- Attend every lecture – especially Kim Heacox’s story about Sir Shackleton (more on that later)
- Get through all photos taken so far and process a few for the slideshow-showoff later in the trip
- Shoot some more sea birds off the back of the ship
We’ve been at sea since last night. We’ve been going with the wind and the waves, so the boat has had an even rock. I have not felt bad once. In fact, I’ve been doing quite well, and been testing my nerves by hanging at the front of the boat a lot – where most of the ocean motion happens. The swells are bigger and squarer than they were the other day, so it has been fun standing on the bow for the huge rises and drops. It has been like a ride at the amusement park!
It was a little bit of a pain to get a camera situated on some Minke Whales we chased for about 20 minutes. I need to do a little more research on the Minke (not even sure if I’m spelling it correctly), but I recall it being one of the largest whales, if not second in size to the Blue Whale. I’ll speak more to the whales as we see more.
One thing we have seen a lot of is one of my favorite birds: the Albatross. We’ve encountered two of my favorites of that species so far: the Black-Browed and the Wandering Albatrosses. These are enormous birds with wingspans the size of 2 NBA basketball players who can circumnavigate the globe in search of one meal to bring back to their chick. The wandering albatross is the largest flying bird on the planet. We have only seen this species at sea, today. We have been followed by Black Browed Albatross ever since we left Ushuaia, and visited a big colony on New Island in the Falklands. Seeing these massive birds up close (imagine a monstrous Thanksgiving Turkey with wings bigger than you) has been amazing.
“I now belong to the higher cult of mortals, for I have seen the albatross”
-Robert Cushman Murphy
Inside the colonies, the Black Browed Albatross build large stumps for nests out of grasses (mainly tussock grass) and mud. They’re kind of like small pueblos. Mixed around these nests are usually other types of birds like cormorants or penguins.
Albatross need an area with a lot of wind to launch from. Actually, albatross need wind just to fly because they’re mostly gliders and they’re carrying a big body to get up in the air without jet propulsion. They typically nest in areas high above ground, and most of those areas are cliffs. This was the case in the colony we visited.
Albatross are said to reach speeds of up to 135 kilometers per hour and I can tell you they’re coming in hot on approach. As they buzz your head, all you hear is a roaring “whoosh” as one of these big birds comes in. I noticed that most landing attempts are unsuccessful, so the bird needs to have enough speed to keep going. Think of it like trying to land a B-52 Bomber on one of those ornaments on the corner of a sky scraper. If we think we’ve got Mother Nature beat in engineering, we better think again!

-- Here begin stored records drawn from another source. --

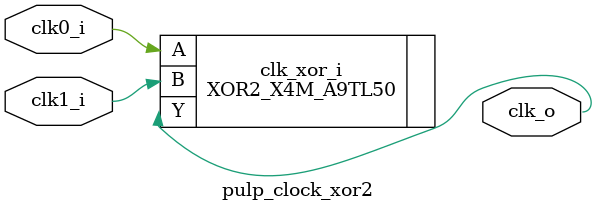
<source format=sv>
module pulp_clock_xor2
(
   input  logic clk0_i,
   input  logic clk1_i,
   output logic clk_o
);


   XOR2_X4M_A9TL50 clk_xor_i 
   (
      .Y(clk_o),
      .A(clk0_i),
      .B(clk1_i) 
   );


endmodule

</source>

Most albatross live a long life aging into their 50’s or later depending on the species. Because they almost have the life expectancy of a human, like a human, they don’t begin to breed till after they’ve reached somewhere around 20% of their expected lifespan. Around the age of 7, the Black Browed Albatross starts his search for a soul mate…not a mate…a soul mate. Albatross form life bonds with their partners and frequent the same breeding spot for many years. They’ll spend most of their life at sea, but still come home to the same partner. Being here this early in the season, we witnessed many Black Browed Albatross pairs getting back together. It was easy to tell between the calls, followed by the beak tapping, then followed by taking turns cleaning one another that these birds definitely meant a great deal to one another.

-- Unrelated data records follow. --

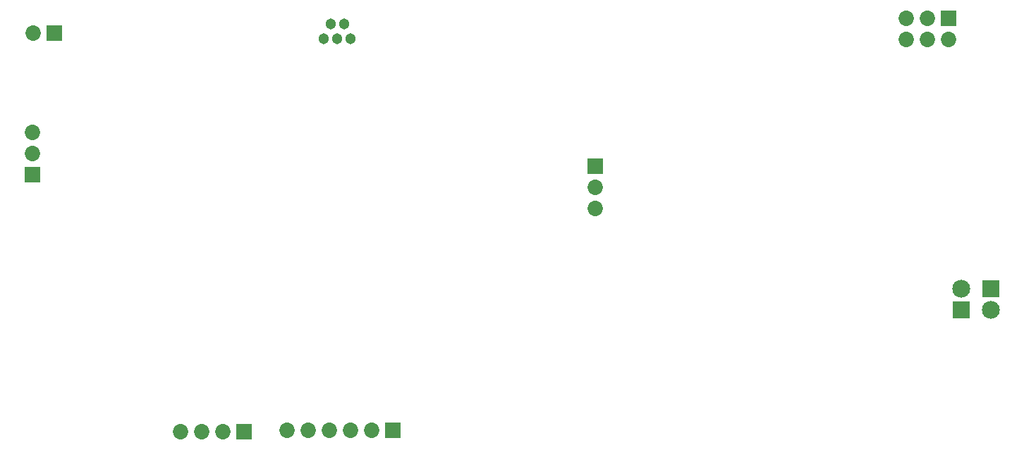
<source format=gbs>
G04*
G04 #@! TF.GenerationSoftware,Altium Limited,Altium Designer,21.6.4 (81)*
G04*
G04 Layer_Color=16711935*
%FSLAX44Y44*%
%MOMM*%
G71*
G04*
G04 #@! TF.SameCoordinates,E4B945DB-FB87-47C5-857E-45FB9DAC6770*
G04*
G04*
G04 #@! TF.FilePolarity,Negative*
G04*
G01*
G75*
%ADD167C,1.8532*%
%ADD168R,1.8532X1.8532*%
%ADD169R,1.8532X1.8532*%
%ADD170C,1.3032*%
%ADD171R,2.1532X2.1532*%
%ADD172C,2.1532*%
D167*
X1076103Y510540D02*
D03*
X26577Y398780D02*
D03*
Y373380D02*
D03*
X1126902Y510540D02*
D03*
X1101503Y535940D02*
D03*
Y510540D02*
D03*
X1076103Y535940D02*
D03*
X27940Y518160D02*
D03*
X702310Y332740D02*
D03*
Y307340D02*
D03*
X434340Y40640D02*
D03*
X408940D02*
D03*
X383540D02*
D03*
X358140D02*
D03*
X332740D02*
D03*
X255270Y39370D02*
D03*
X229870D02*
D03*
X204470D02*
D03*
D168*
X1126902Y535940D02*
D03*
X53340Y518160D02*
D03*
X459740Y40640D02*
D03*
X280670Y39370D02*
D03*
D169*
X26577Y347980D02*
D03*
X702310Y358140D02*
D03*
D170*
X408940Y511810D02*
D03*
X400940Y529810D02*
D03*
X392940Y511810D02*
D03*
X384940Y529810D02*
D03*
X376940Y511810D02*
D03*
D171*
X1141730Y185420D02*
D03*
X1177290Y210820D02*
D03*
D172*
X1141730D02*
D03*
X1177290Y185420D02*
D03*
M02*

</source>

I’ve seen quite a few different animal species on this trip. I have witnessed happiness, embarrassment, love, approval-seeking, playing hard to get, and all the same behaviors and emotions humans display; throughout this spectrum of the animal kingdom. This is something one can see in any animal, but not realize how deep animal’s feelings are until you’ve seen the same emotions across numerous species within populations of thousands.
I think Robert Cushman Murphy was correct in saying that seeing the albatross is like shaking Sinatra’s hand, but witnessing the power of emotions in this wild animal realm is even more powerful.
P.S. We are heading into some serious weather. 60 MPH winds are coming, and we’ve been told the seas are unpredictable. We also have no idea how long it will last. It could mean I won’t be able to post a new article tomorrow. We are at sea for another full day, and I’m caught-up on my photos. I plan to do some writing.
P.P.S. This may sound a little nuts, but I’m actually looking forward to some nasty weather. I want to be able to say I’ve survived an Antarctic storm!